═══ Source records

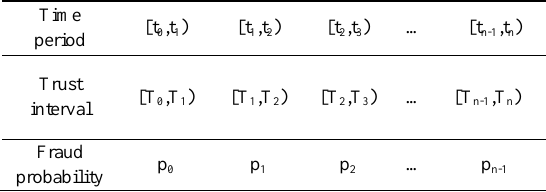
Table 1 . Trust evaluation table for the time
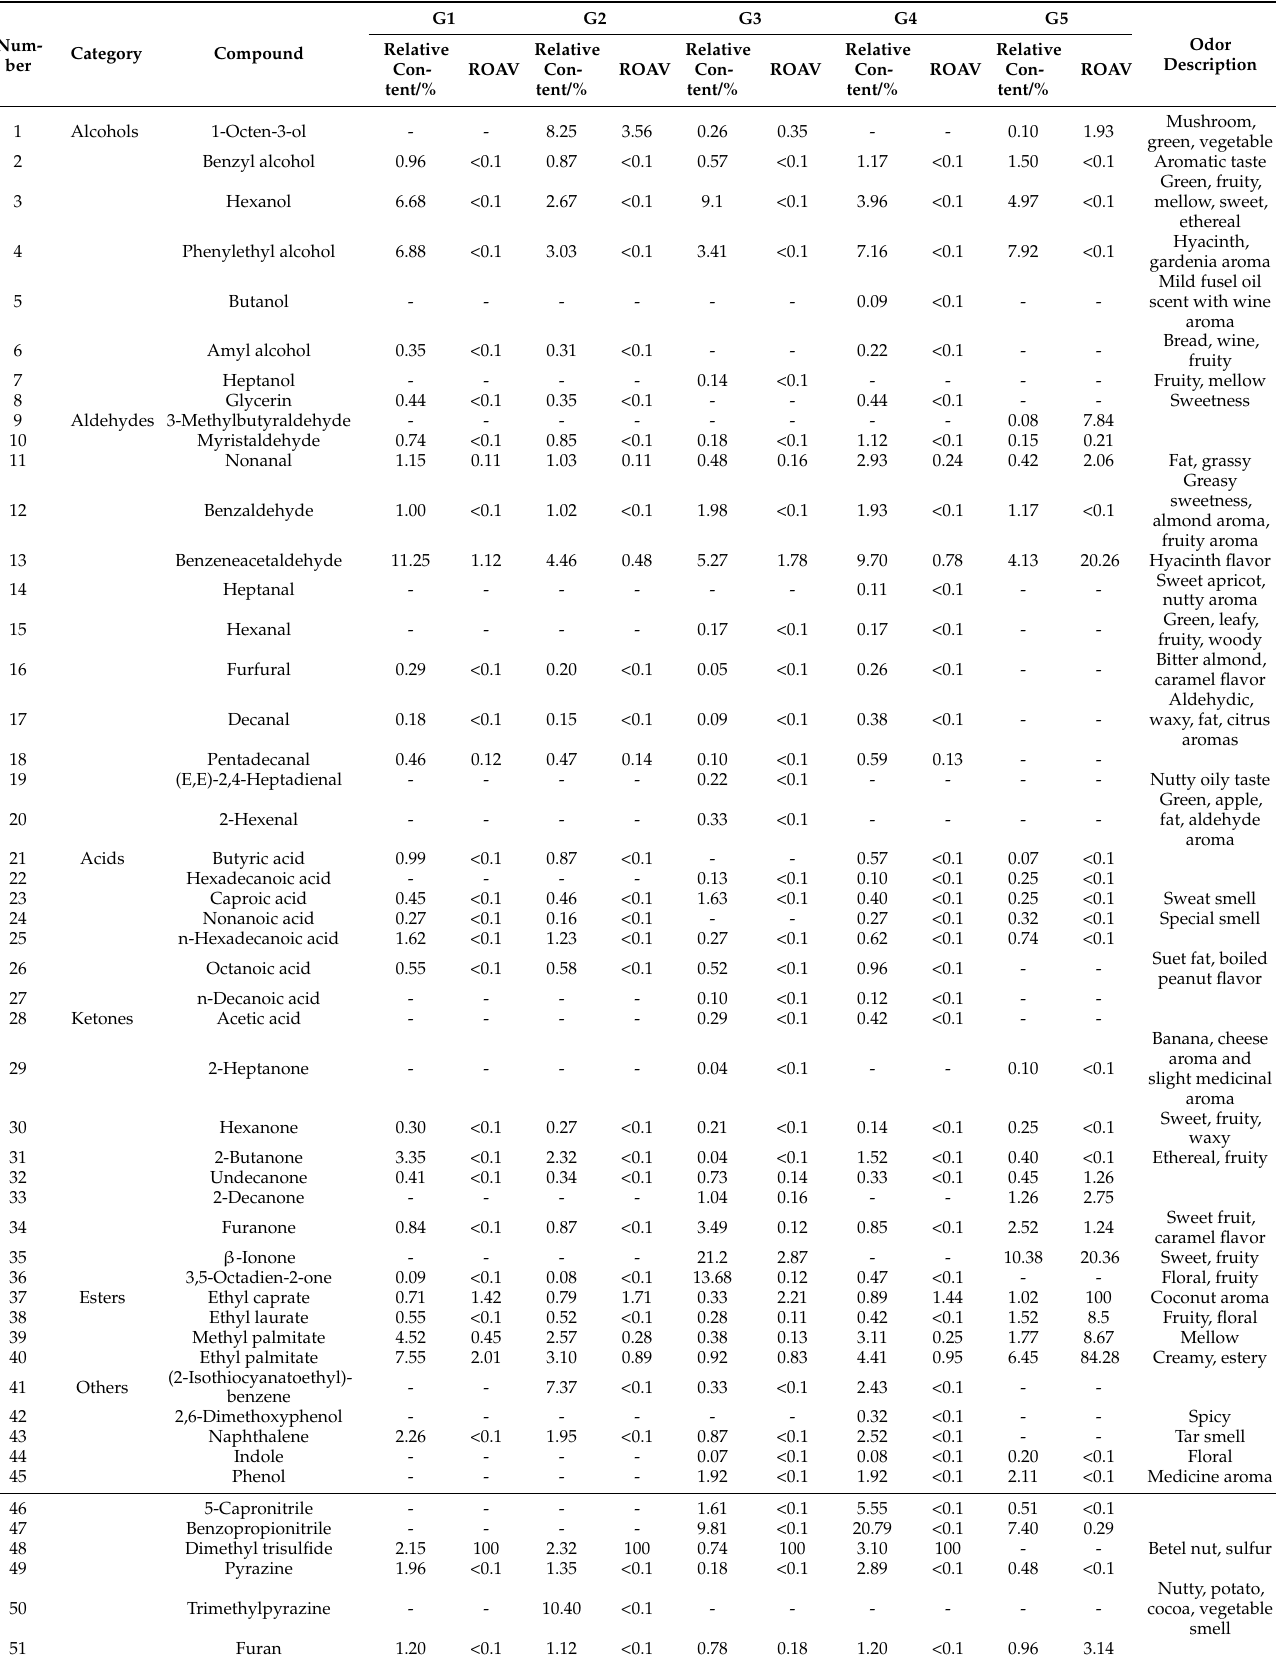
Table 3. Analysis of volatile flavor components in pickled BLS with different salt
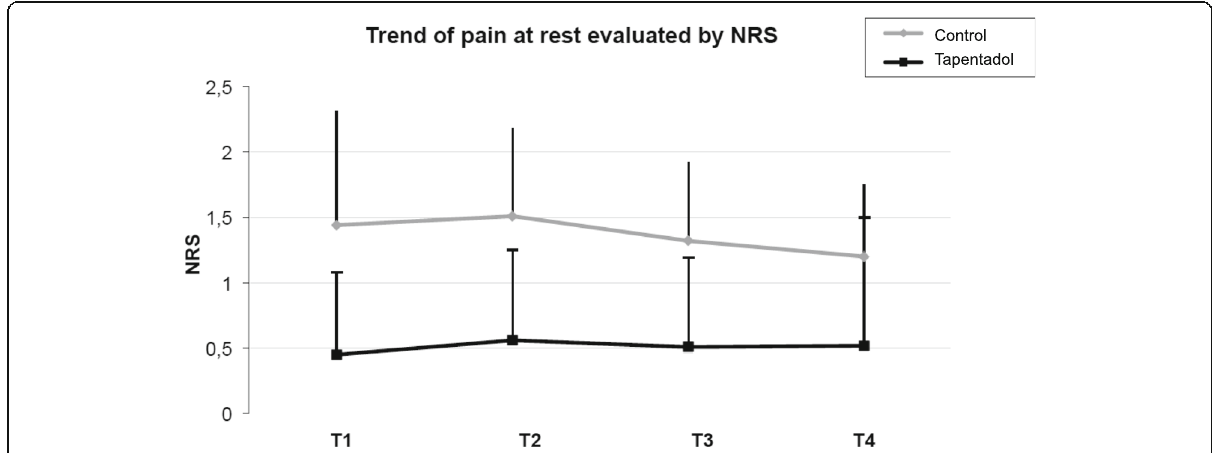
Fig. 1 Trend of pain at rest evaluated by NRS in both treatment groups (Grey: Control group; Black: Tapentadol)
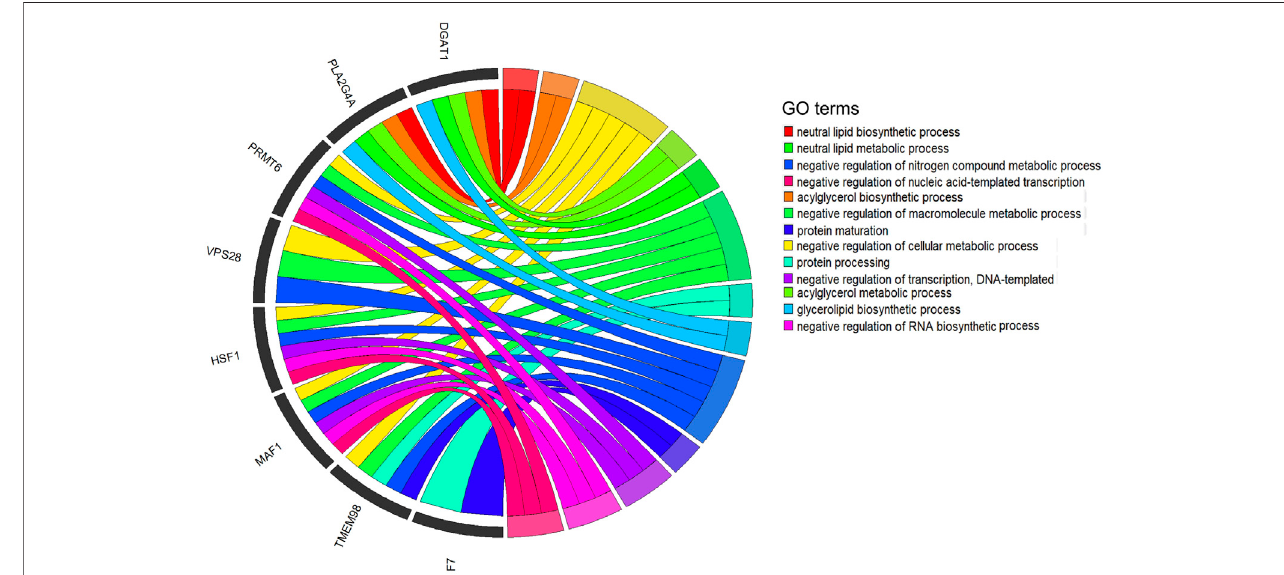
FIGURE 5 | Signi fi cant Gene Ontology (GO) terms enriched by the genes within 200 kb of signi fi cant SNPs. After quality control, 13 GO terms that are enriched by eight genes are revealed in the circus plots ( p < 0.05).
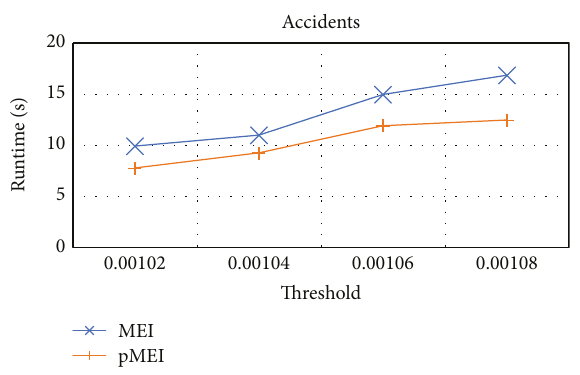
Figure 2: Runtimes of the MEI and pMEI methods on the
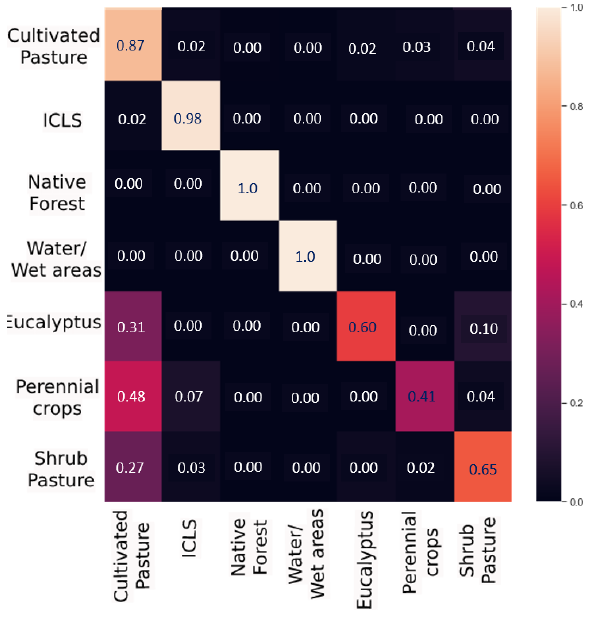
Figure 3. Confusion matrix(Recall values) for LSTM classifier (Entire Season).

══════

Goal of the exercise ▸ Copy each entry exactly as written, and drop the pictures from the copy.

Answer space ▸
Table 1 . Trust evaluation table for the time
Table 3. Analysis of volatile flavor components in pickled BLS with different salt
Fig. 1 Trend of pain at rest evaluated by NRS in both treatment groups (Grey: Control group; Black: Tapentadol)
FIGURE 5 | Signi fi cant Gene Ontology (GO) terms enriched by the genes within 200 kb of signi fi cant SNPs. After quality control, 13 GO terms that are enriched by eight genes are revealed in the circus plots ( p < 0.05).
Figure 2: Runtimes of the MEI and pMEI methods on the
Figure 3. Confusion matrix(Recall values) for LSTM classifier (Entire Season).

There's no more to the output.